▶ **TASK REQUIREMENTS**:
Write out the part of the article about Courtois's Cruyff turn between "Real Madrid needed" and "from their control.", inclusive, word for word.

EXERCISE TEXT below:

Real Madrid are cool as f*ck – Thibaut Courtois’ icy Cruyff turn proved it

For a moment, Kai Havertz’s eyes lit up.

Dani Carvajal’s back pass was inviting, a gentle roll to his goalkeeper as Chelsea forced Real Madrid to concede more and more territory.

This was a high-pressure moment. The score was 3-2 on the night, 5-4 to Real Madrid on aggregate. There were ten minutes of extra time remaining. Chelsea were on the hunt.

Thibaut Courtois’s first touch needed to be good. Ideally, he would follow that with an emphatic thump up the pitch. No messing about.

Real Madrid needed to get stick to basics. Do the simple things right and make sure there were no unnecessary late errors.

But Courtois wasn’t interested in that.

There is, and has been for many years, an unwavering coolness about Real Madrid in the latter stages of the Champions League. The players are conscious of it, even when things seem to be slipping from their control.

End of EXERCISE TEXT.
GIVEN DATA below:

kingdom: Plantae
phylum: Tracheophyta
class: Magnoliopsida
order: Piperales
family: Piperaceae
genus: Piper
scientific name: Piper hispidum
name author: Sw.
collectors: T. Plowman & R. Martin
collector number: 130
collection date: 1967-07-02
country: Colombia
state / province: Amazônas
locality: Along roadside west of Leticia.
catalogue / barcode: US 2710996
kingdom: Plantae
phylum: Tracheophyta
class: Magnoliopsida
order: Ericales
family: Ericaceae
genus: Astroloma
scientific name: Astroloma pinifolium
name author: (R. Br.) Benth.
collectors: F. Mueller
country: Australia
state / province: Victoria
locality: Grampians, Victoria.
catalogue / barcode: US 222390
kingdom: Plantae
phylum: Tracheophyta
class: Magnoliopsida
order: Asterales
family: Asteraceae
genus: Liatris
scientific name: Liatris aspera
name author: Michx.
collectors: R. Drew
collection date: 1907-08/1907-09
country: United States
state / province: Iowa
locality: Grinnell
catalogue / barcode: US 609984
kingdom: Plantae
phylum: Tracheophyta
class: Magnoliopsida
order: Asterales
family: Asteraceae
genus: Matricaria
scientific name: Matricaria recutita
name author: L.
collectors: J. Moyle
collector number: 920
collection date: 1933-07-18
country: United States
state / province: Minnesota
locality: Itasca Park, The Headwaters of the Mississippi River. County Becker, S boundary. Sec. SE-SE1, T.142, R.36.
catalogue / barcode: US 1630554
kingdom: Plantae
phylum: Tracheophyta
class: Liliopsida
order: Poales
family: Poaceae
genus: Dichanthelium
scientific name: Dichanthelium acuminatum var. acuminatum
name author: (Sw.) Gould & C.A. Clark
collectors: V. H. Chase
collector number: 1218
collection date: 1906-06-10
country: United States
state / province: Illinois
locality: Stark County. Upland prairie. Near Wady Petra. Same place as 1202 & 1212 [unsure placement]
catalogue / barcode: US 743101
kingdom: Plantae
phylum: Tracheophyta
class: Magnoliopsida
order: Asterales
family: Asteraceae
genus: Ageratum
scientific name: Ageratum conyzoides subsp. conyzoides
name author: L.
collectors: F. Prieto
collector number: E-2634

End of GIVEN DATA.

▶ **ANSWER AREA**:
Real Madrid needed to get stick to basics. Do the simple things right and make sure there were no unnecessary late errors.

But Courtois wasn’t interested in that.

There is, and has been for many years, an unwavering coolness about Real Madrid in the latter stages of the Champions League. The players are conscious of it, even when things seem to be slipping from their control.